Recrystallisation is a key practical skill for post-16 students (rsc.li/4mASgDt). 2-hydroxybenzoic acid has a low solubility at room temperature (2.5 g dm^-3) and high solubility at 100°C (77.8 g dm^-3), so it’s useful for demonstrating and practising this technique (rsc.li/4ewqkP0). Put recrystallisation in the wider context of organic synthesis by synthesising and purifying aspirin (rsc.li/4tUWU1D) or paracetamol (rsc.li/3QLK8nG). 

Crystallisation could form a project either for extension within class or perhaps as an activity for a science club. The RSC ran a global experiment in 2014 looking at the art of crystallisation (rsc.li/3QeI5Zk). The project suggests various salts, including potassium nitrate and alum, and the resources include a useful crystal shape classification. 

The production of sweets is a good example (rsc.li/4cqV5Cu). Aqueous sugar solutions at different concentrations have different properties. As a sugar solution is boiled, the water evaporates and the concentration of the sugar increases. As the boiling point is dependent on sugar concentration, the temperature of the solution increases steadily as concentration increases, from the soft ball (fudge) concentration (85 per cent) to hard crack (toffee, 99 per cent). 

A more complex context, but one that can lead to many interesting discussions, is chocolate (rsc.li/4cuPWJw). Multiple crystal forms exist, providing many extension opportunities to stretch and challenge keen students (rsc.li/4vA4nVm). The overlap of chemistry, cooking and business makes studying chocolate a potentially interesting cross-department project.

Making copper sulfate crystals from copper oxide and sulfuric acid requires filtration, evaporation and crystallisation techniques. There are various scales at which this practical can be carried out, with CLEAPSS guidance for England, Wales and Northern Ireland (bit.ly/4tbcd6m) and SSERC for members in Scotland (bit.ly/4tWOOFX). The traditional method, involving heating sulfuric acid directly, has mostly been replaced by warming slightly more concentrated acid in a  hot water bath, providing a lower risk method (rsc.li/3OMg8rj).

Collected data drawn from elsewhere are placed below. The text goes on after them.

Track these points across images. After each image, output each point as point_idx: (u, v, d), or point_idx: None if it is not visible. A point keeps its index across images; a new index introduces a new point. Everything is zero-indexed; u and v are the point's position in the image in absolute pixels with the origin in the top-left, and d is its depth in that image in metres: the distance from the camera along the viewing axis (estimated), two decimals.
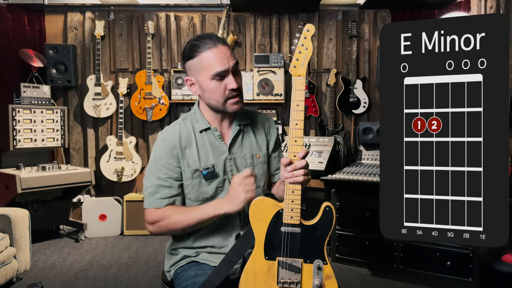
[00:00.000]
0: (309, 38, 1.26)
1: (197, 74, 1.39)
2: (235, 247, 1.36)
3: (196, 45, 1.38)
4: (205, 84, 1.38)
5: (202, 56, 1.36)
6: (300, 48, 1.27)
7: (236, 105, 1.41)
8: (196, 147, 1.43)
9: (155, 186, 1.41)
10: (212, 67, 1.35)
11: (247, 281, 1.30)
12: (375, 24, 4.24)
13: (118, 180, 4.14)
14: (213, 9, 4.28)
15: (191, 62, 1.39)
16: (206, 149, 1.44)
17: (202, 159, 1.43)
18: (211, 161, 1.43)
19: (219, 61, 1.35)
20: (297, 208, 1.26)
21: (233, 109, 1.41)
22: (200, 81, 1.39)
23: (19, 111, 3.66)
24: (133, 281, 2.92)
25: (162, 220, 1.39)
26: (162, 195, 1.41)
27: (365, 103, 4.15)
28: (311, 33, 1.26)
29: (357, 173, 3.10)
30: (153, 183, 1.42)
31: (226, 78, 1.37)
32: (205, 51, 1.36)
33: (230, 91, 1.38)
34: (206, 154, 1.44)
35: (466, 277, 2.72)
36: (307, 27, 1.26)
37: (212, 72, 1.35)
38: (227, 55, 1.37)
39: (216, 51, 1.35)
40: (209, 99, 1.41)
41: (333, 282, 1.26)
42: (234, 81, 1.37)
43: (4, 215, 2.80)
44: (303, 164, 1.26)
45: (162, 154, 1.41)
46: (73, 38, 4.28)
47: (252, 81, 4.11)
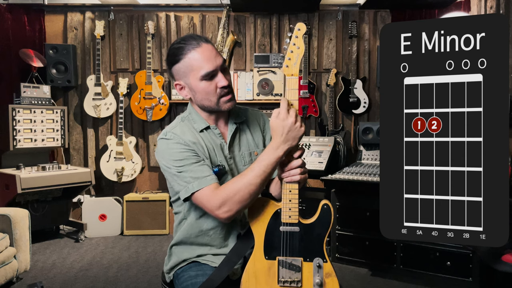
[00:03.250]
0: (300, 37, 1.26)
1: (185, 77, 1.37)
2: (235, 248, 1.36)
3: (180, 47, 1.35)
4: (195, 86, 1.36)
5: (188, 58, 1.33)
6: (292, 48, 1.27)
7: (230, 102, 1.38)
8: (204, 145, 1.41)
9: (186, 173, 1.30)
10: (201, 67, 1.32)
11: (249, 281, 1.30)
12: (375, 24, 4.24)
13: (118, 180, 4.14)
14: (213, 9, 4.28)
15: (177, 66, 1.37)
16: (212, 147, 1.43)
17: (212, 156, 1.41)
18: (217, 158, 1.42)
19: (207, 60, 1.32)
20: (295, 207, 1.26)
21: (227, 107, 1.39)
22: (189, 83, 1.37)
23: (19, 111, 3.66)
24: (133, 281, 2.92)
25: (227, 195, 1.25)
26: (201, 173, 1.30)
27: (365, 103, 4.15)
28: (302, 32, 1.26)
29: (357, 173, 3.10)
30: (188, 173, 1.30)
31: (216, 77, 1.35)
32: (190, 52, 1.33)
33: (222, 89, 1.35)
34: (213, 151, 1.42)
35: (466, 277, 2.72)
36: (298, 26, 1.25)
37: (201, 73, 1.32)
38: (213, 53, 1.35)
39: (201, 50, 1.33)
40: (201, 101, 1.39)
41: (333, 280, 1.26)
42: (224, 78, 1.35)
43: (4, 215, 2.80)
44: (299, 163, 1.26)
45: (179, 148, 1.35)
46: (73, 38, 4.29)
47: (252, 81, 4.11)
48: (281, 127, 1.22)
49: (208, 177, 1.30)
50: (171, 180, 1.37)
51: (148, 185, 4.39)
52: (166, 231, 4.05)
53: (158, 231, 4.04)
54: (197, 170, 1.31)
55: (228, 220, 1.28)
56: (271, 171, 1.25)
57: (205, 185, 1.28)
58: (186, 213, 1.46)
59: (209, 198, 1.27)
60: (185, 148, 1.34)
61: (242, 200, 1.24)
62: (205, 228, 1.43)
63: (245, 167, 1.44)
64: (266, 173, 1.24)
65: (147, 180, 4.39)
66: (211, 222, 1.42)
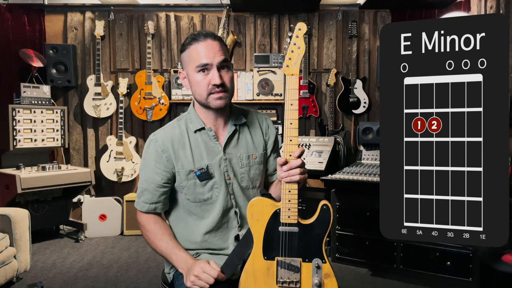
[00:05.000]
0: (301, 37, 1.26)
1: (186, 66, 1.42)
2: (236, 250, 1.36)
3: (190, 38, 1.40)
4: (191, 77, 1.39)
5: (191, 49, 1.38)
6: (292, 47, 1.26)
7: (219, 100, 1.37)
8: (190, 148, 1.42)
9: (141, 189, 1.47)
10: (197, 59, 1.36)
11: (247, 281, 1.30)
12: (375, 24, 4.24)
13: (118, 180, 4.14)
14: (213, 9, 4.28)
15: (183, 55, 1.42)
16: (200, 150, 1.43)
17: (196, 160, 1.41)
18: (205, 161, 1.41)
19: (205, 54, 1.35)
20: (294, 208, 1.26)
21: (216, 105, 1.38)
22: (188, 73, 1.41)
23: (19, 111, 3.66)
24: (133, 281, 2.92)
25: (144, 228, 1.48)
26: (145, 199, 1.46)
27: (365, 103, 4.15)
28: (303, 31, 1.26)
29: (357, 173, 3.10)
30: (140, 185, 1.48)
31: (211, 73, 1.36)
32: (194, 43, 1.37)
33: (213, 86, 1.36)
34: (200, 154, 1.42)
35: (466, 277, 2.72)
36: (299, 26, 1.25)
37: (197, 64, 1.36)
38: (215, 50, 1.36)
39: (204, 44, 1.36)
40: (194, 93, 1.42)
41: (332, 280, 1.26)
42: (218, 76, 1.35)
43: (4, 215, 2.80)
44: (298, 163, 1.26)
45: (151, 157, 1.43)
46: (73, 38, 4.28)
47: (252, 81, 4.11)
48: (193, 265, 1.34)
49: (141, 204, 1.48)
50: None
51: None
52: None
53: None
54: (143, 188, 1.47)
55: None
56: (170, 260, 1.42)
57: (138, 209, 1.50)
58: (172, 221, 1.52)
59: (139, 215, 1.51)
60: (157, 158, 1.43)
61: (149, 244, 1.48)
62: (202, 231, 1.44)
63: (242, 169, 1.45)
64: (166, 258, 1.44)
65: None
66: (206, 226, 1.43)
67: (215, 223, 1.43)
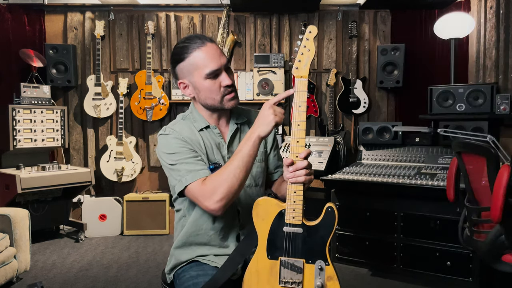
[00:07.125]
0: (311, 40, 1.26)
1: (190, 75, 1.39)
2: (239, 248, 1.36)
3: (185, 46, 1.37)
4: (200, 84, 1.38)
5: (193, 56, 1.36)
6: (302, 50, 1.27)
7: (233, 100, 1.41)
8: (203, 143, 1.43)
9: (184, 170, 1.32)
10: (205, 66, 1.35)
11: (251, 280, 1.30)
12: (375, 24, 4.24)
13: (118, 180, 4.14)
14: (213, 9, 4.28)
15: (182, 65, 1.39)
16: (211, 145, 1.45)
17: (209, 153, 1.44)
18: (215, 157, 1.44)
19: (211, 59, 1.35)
20: (299, 209, 1.26)
21: (230, 105, 1.41)
22: (194, 82, 1.39)
23: (19, 111, 3.66)
24: (133, 281, 2.92)
25: (218, 185, 1.25)
26: (201, 166, 1.33)
27: (365, 103, 4.15)
28: (313, 34, 1.26)
29: (357, 173, 3.10)
30: (180, 168, 1.33)
31: (220, 76, 1.37)
32: (195, 50, 1.36)
33: (225, 88, 1.38)
34: (211, 150, 1.45)
35: (466, 277, 2.72)
36: (310, 29, 1.26)
37: (206, 71, 1.35)
38: (218, 53, 1.38)
39: (206, 49, 1.36)
40: (205, 99, 1.41)
41: (335, 283, 1.26)
42: (228, 77, 1.37)
43: (4, 215, 2.80)
44: (304, 164, 1.26)
45: (176, 144, 1.37)
46: (73, 38, 4.28)
47: (252, 81, 4.12)
48: (260, 115, 1.27)
49: (201, 171, 1.32)
50: (168, 175, 1.41)
51: (148, 185, 4.38)
52: (166, 231, 4.05)
53: (158, 231, 4.04)
54: (192, 164, 1.34)
55: (219, 212, 1.28)
56: (250, 160, 1.26)
57: (198, 177, 1.30)
58: (186, 210, 1.47)
59: (200, 189, 1.28)
60: (182, 143, 1.37)
61: (230, 188, 1.25)
62: (205, 227, 1.44)
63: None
64: (245, 162, 1.25)
65: (147, 180, 4.39)
66: (211, 222, 1.43)
67: (217, 221, 1.43)
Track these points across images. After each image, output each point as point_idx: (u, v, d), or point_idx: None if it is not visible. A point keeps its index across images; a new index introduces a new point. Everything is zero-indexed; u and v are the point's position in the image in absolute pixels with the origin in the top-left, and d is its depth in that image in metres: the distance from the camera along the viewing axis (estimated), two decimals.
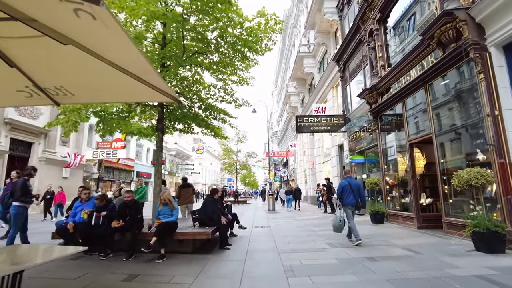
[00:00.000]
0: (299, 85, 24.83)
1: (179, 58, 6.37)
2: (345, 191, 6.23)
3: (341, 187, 6.34)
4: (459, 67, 6.30)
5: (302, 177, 26.91)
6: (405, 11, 8.77)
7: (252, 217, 12.82)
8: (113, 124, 6.40)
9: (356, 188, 6.23)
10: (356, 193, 6.21)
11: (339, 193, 6.40)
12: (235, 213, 7.75)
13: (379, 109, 9.75)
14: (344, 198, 6.23)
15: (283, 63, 41.42)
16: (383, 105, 9.43)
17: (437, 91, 7.25)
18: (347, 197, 6.20)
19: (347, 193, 6.20)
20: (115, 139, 23.34)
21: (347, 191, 6.21)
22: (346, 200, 6.21)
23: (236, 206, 21.04)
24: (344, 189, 6.24)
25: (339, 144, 15.26)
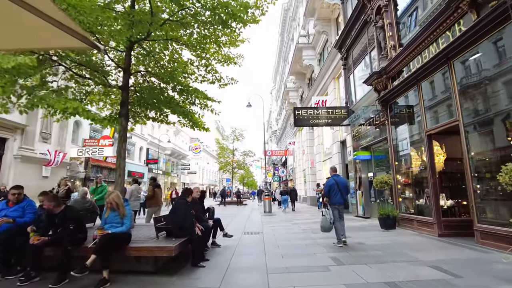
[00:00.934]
0: (298, 80, 23.51)
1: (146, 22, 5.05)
2: (332, 190, 6.01)
3: (328, 186, 6.10)
4: (498, 34, 4.97)
5: (301, 176, 25.59)
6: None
7: (244, 221, 11.49)
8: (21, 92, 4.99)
9: (344, 187, 6.06)
10: (343, 191, 6.02)
11: (326, 192, 6.18)
12: (218, 218, 6.42)
13: (389, 96, 8.42)
14: (331, 197, 6.03)
15: (281, 60, 40.12)
16: (394, 91, 8.10)
17: (465, 69, 5.92)
18: (334, 196, 6.00)
19: (334, 192, 6.00)
20: (102, 136, 22.05)
21: (334, 189, 6.00)
22: (333, 199, 6.01)
23: (235, 208, 19.76)
24: (331, 188, 6.01)
25: (341, 140, 13.94)
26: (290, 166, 32.88)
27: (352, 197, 11.88)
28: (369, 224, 9.10)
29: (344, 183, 6.22)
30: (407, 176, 8.12)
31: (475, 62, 5.67)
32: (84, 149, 19.29)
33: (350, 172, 12.19)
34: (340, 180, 6.14)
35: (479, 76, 5.58)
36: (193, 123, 6.74)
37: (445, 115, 6.59)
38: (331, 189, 6.03)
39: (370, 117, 9.88)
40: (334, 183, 6.02)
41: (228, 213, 15.16)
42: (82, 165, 21.40)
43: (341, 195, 6.01)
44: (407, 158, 8.14)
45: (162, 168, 38.16)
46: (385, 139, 9.13)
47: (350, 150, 12.10)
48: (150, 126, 34.51)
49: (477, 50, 5.49)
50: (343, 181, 6.19)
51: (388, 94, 8.39)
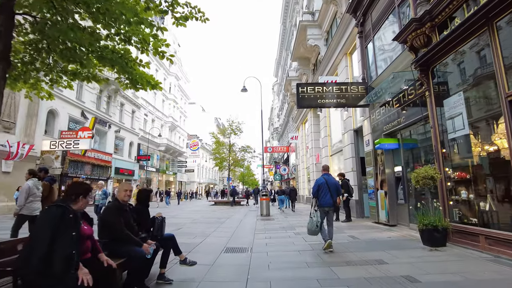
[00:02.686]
0: (301, 66, 20.94)
1: None
2: (321, 190, 5.52)
3: (316, 185, 5.61)
4: None
5: (304, 174, 23.06)
6: None
7: (234, 227, 9.00)
8: None
9: (334, 187, 5.57)
10: (333, 193, 5.51)
11: (314, 191, 5.64)
12: (170, 235, 3.94)
13: (433, 54, 5.88)
14: (319, 198, 5.52)
15: (284, 50, 37.56)
16: (443, 45, 5.55)
17: None
18: (323, 196, 5.49)
19: (324, 192, 5.49)
20: (81, 128, 19.61)
21: (323, 189, 5.51)
22: (322, 200, 5.49)
23: (228, 209, 17.28)
24: (320, 188, 5.54)
25: (355, 129, 11.41)
26: (292, 163, 30.36)
27: (371, 198, 9.35)
28: (400, 236, 6.56)
29: (335, 183, 5.67)
30: (463, 169, 5.58)
31: None
32: (58, 141, 16.89)
33: (368, 166, 9.66)
34: (331, 180, 5.63)
35: None
36: (131, 78, 4.25)
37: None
38: (320, 188, 5.52)
39: (400, 90, 7.34)
40: (324, 182, 5.52)
41: (217, 216, 12.68)
42: (59, 160, 19.01)
43: (331, 196, 5.45)
44: (463, 143, 5.58)
45: (155, 166, 35.76)
46: (422, 119, 6.59)
47: (368, 139, 9.57)
48: (143, 120, 32.15)
49: None
50: (333, 181, 5.67)
51: (433, 52, 5.84)
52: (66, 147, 16.89)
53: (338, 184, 5.75)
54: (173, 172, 42.59)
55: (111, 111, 25.77)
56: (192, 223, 10.26)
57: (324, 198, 5.44)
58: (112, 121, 25.56)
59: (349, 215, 9.94)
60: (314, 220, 5.33)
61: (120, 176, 27.06)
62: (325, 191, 5.46)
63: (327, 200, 5.44)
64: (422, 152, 7.27)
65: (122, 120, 27.80)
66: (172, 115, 40.89)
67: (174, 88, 42.20)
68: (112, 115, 25.75)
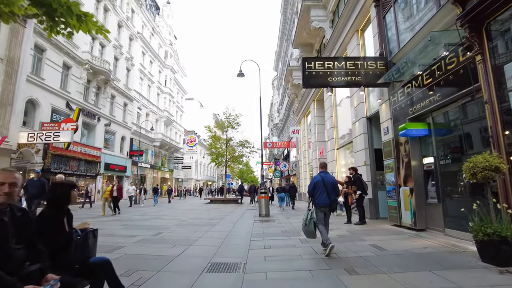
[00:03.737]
0: (304, 52, 19.33)
1: None
2: (317, 189, 5.08)
3: (312, 184, 5.18)
4: None
5: (306, 170, 21.55)
6: None
7: (226, 231, 7.47)
8: None
9: (331, 186, 5.09)
10: (330, 191, 5.04)
11: (310, 190, 5.18)
12: (103, 260, 2.35)
13: (489, 5, 4.33)
14: (315, 197, 5.07)
15: (284, 41, 35.90)
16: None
17: None
18: (320, 195, 5.03)
19: (320, 191, 5.04)
20: (64, 120, 18.01)
21: (319, 188, 5.06)
22: (318, 200, 5.03)
23: (223, 208, 15.75)
24: (316, 186, 5.10)
25: (369, 116, 9.88)
26: (293, 159, 28.83)
27: (390, 197, 7.83)
28: (439, 246, 5.04)
29: (333, 181, 5.22)
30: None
31: None
32: (36, 133, 15.32)
33: (386, 159, 8.12)
34: (328, 178, 5.20)
35: None
36: (62, 14, 2.69)
37: None
38: (316, 187, 5.11)
39: (434, 62, 5.79)
40: (320, 180, 5.11)
41: (210, 217, 11.15)
42: (40, 154, 17.46)
43: (327, 195, 5.01)
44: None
45: (150, 162, 34.20)
46: (468, 94, 5.05)
47: (387, 126, 8.03)
48: (136, 114, 30.56)
49: None
50: (331, 179, 5.22)
51: (488, 1, 4.29)
52: (45, 140, 15.32)
53: (335, 183, 5.32)
54: (169, 169, 41.01)
55: (100, 103, 24.17)
56: (178, 225, 8.73)
57: (320, 197, 5.05)
58: (101, 114, 23.97)
59: (363, 217, 8.41)
60: (303, 218, 5.12)
61: (110, 172, 25.52)
62: (321, 190, 5.07)
63: (323, 200, 5.03)
64: (465, 138, 5.72)
65: (113, 113, 26.20)
66: (168, 109, 39.27)
67: (169, 82, 40.55)
68: (101, 108, 24.16)
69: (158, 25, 37.97)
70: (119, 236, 6.72)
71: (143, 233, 7.20)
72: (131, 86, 29.74)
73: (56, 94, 18.71)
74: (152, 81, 35.34)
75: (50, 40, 18.10)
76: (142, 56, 32.73)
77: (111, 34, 25.87)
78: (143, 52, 33.07)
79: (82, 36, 21.74)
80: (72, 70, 20.60)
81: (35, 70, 17.30)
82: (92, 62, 21.92)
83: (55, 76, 18.77)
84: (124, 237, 6.65)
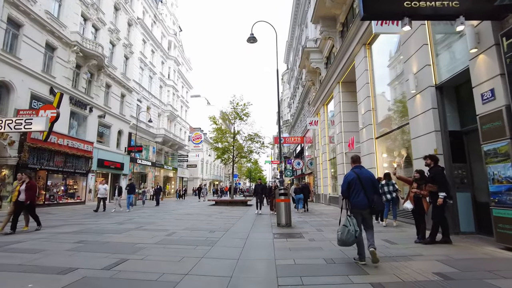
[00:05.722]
0: (325, 27, 16.24)
1: None
2: (352, 188, 4.25)
3: (346, 182, 4.32)
4: None
5: (326, 168, 18.45)
6: None
7: (229, 261, 4.49)
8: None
9: (369, 183, 4.23)
10: (369, 190, 4.18)
11: (344, 190, 4.36)
12: None
13: None
14: (351, 198, 4.25)
15: (297, 27, 32.83)
16: None
17: None
18: (356, 195, 4.21)
19: (356, 190, 4.22)
20: (43, 106, 15.33)
21: (355, 187, 4.23)
22: (355, 200, 4.20)
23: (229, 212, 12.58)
24: (351, 185, 4.26)
25: (440, 84, 6.80)
26: (309, 156, 25.74)
27: (503, 203, 4.76)
28: None
29: (370, 177, 4.30)
30: None
31: None
32: (4, 120, 12.61)
33: (489, 142, 5.04)
34: (364, 174, 4.30)
35: None
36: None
37: None
38: (350, 186, 4.25)
39: None
40: (355, 177, 4.25)
41: (210, 227, 8.18)
42: (15, 146, 14.83)
43: (365, 194, 4.14)
44: None
45: (151, 159, 31.52)
46: None
47: (491, 89, 4.96)
48: (135, 106, 27.89)
49: None
50: (368, 175, 4.32)
51: None
52: (15, 128, 12.60)
53: (374, 179, 4.33)
54: (173, 167, 38.33)
55: (93, 91, 21.52)
56: (159, 244, 5.79)
57: (356, 197, 4.18)
58: (94, 104, 21.31)
59: (447, 233, 5.36)
60: (351, 230, 3.98)
61: (105, 169, 22.86)
62: (357, 189, 4.19)
63: (361, 200, 4.14)
64: None
65: (109, 104, 23.55)
66: (172, 103, 36.60)
67: (173, 74, 37.88)
68: (94, 97, 21.51)
69: (161, 13, 35.31)
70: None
71: (93, 262, 4.30)
72: (130, 76, 27.10)
73: (36, 77, 16.06)
74: (154, 72, 32.68)
75: (29, 15, 15.47)
76: (142, 44, 30.08)
77: (107, 17, 23.26)
78: (144, 40, 30.41)
79: (71, 15, 19.10)
80: (58, 52, 17.93)
81: (8, 48, 14.66)
82: (82, 44, 19.25)
83: (36, 57, 16.12)
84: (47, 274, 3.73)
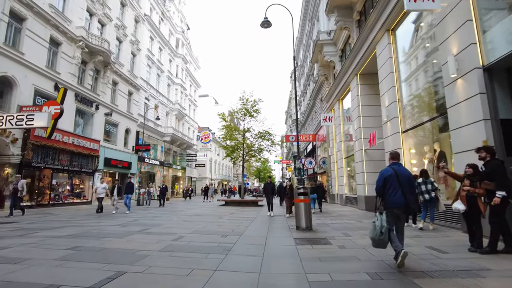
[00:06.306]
0: (341, 16, 15.27)
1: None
2: (388, 185, 3.98)
3: (382, 179, 4.04)
4: None
5: (342, 166, 17.46)
6: None
7: (249, 274, 3.64)
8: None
9: (407, 181, 3.98)
10: (406, 188, 3.92)
11: (378, 187, 4.08)
12: None
13: None
14: (386, 196, 3.99)
15: (307, 23, 31.86)
16: None
17: None
18: (393, 194, 3.93)
19: (393, 188, 3.94)
20: (46, 103, 14.77)
21: (392, 184, 3.96)
22: (391, 199, 3.93)
23: (242, 213, 11.23)
24: (388, 182, 4.00)
25: (488, 65, 5.82)
26: (321, 155, 24.73)
27: None
28: None
29: (408, 175, 4.04)
30: None
31: None
32: (5, 115, 12.05)
33: None
34: (402, 171, 4.05)
35: None
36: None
37: None
38: (387, 183, 3.98)
39: None
40: (393, 174, 3.99)
41: (222, 230, 7.34)
42: (18, 144, 14.32)
43: (403, 192, 3.87)
44: None
45: (159, 158, 30.95)
46: None
47: None
48: (143, 104, 27.33)
49: None
50: (406, 173, 4.06)
51: None
52: (16, 125, 12.03)
53: (412, 178, 4.10)
54: (181, 167, 37.74)
55: (99, 89, 20.99)
56: (167, 250, 4.99)
57: (393, 196, 3.91)
58: (100, 101, 20.78)
59: (496, 241, 4.43)
60: (377, 225, 3.82)
61: (112, 168, 22.33)
62: (394, 186, 3.93)
63: (398, 199, 3.88)
64: None
65: (116, 101, 23.02)
66: (180, 102, 36.02)
67: (181, 72, 37.30)
68: (101, 94, 20.98)
69: (169, 10, 34.76)
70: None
71: (83, 276, 3.50)
72: (137, 74, 26.55)
73: (40, 73, 15.54)
74: (162, 70, 32.12)
75: (32, 8, 14.94)
76: (150, 42, 29.54)
77: (113, 13, 22.71)
78: (151, 37, 29.86)
79: (76, 10, 18.57)
80: (63, 47, 17.41)
81: (11, 42, 14.14)
82: (88, 40, 18.69)
83: (40, 52, 15.60)
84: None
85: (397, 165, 4.18)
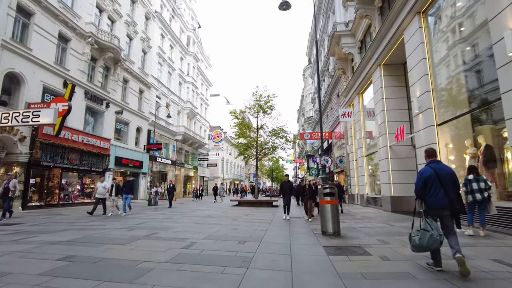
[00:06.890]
0: (361, 4, 14.25)
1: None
2: (429, 185, 3.58)
3: (422, 179, 3.65)
4: None
5: (363, 165, 16.40)
6: None
7: None
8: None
9: (450, 180, 3.55)
10: (449, 188, 3.51)
11: (418, 189, 3.69)
12: None
13: None
14: (427, 197, 3.60)
15: (321, 16, 30.74)
16: None
17: None
18: (434, 194, 3.54)
19: (434, 188, 3.55)
20: (54, 99, 14.30)
21: (433, 184, 3.56)
22: (432, 199, 3.54)
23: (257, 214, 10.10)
24: (428, 182, 3.60)
25: None
26: (338, 153, 23.65)
27: None
28: None
29: (451, 173, 3.61)
30: None
31: None
32: (11, 112, 11.60)
33: None
34: (443, 169, 3.61)
35: None
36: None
37: None
38: (427, 183, 3.58)
39: None
40: (433, 173, 3.58)
41: (238, 235, 6.51)
42: (26, 142, 13.92)
43: (445, 192, 3.48)
44: None
45: (171, 157, 30.48)
46: None
47: None
48: (154, 103, 26.85)
49: None
50: (448, 171, 3.62)
51: None
52: (22, 122, 11.56)
53: (455, 176, 3.63)
54: (193, 166, 37.24)
55: (110, 86, 20.56)
56: (175, 261, 4.20)
57: (435, 195, 3.53)
58: (111, 99, 20.35)
59: None
60: (434, 235, 3.36)
61: (122, 167, 21.88)
62: (435, 187, 3.54)
63: (440, 199, 3.50)
64: None
65: (126, 99, 22.59)
66: (191, 100, 35.50)
67: (193, 71, 36.77)
68: (111, 92, 20.55)
69: (179, 7, 34.27)
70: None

An alternative microscale method is also available (rsc.li/4cQ1oRn). The reaction mixture is heated using a sand bath, both to increase the rate of the reaction and to evaporate some of the solvent from the copper sulfate solution. Next, the sample is filtred thorugh mineral wool in a syringe. Aside from the speed advantages, students can work individually, giving them time to focus on improving their manual dexterity. It is possible for students to produce cyrstals within a normal teaching lesson, as shown in the comparison of crystallisation image.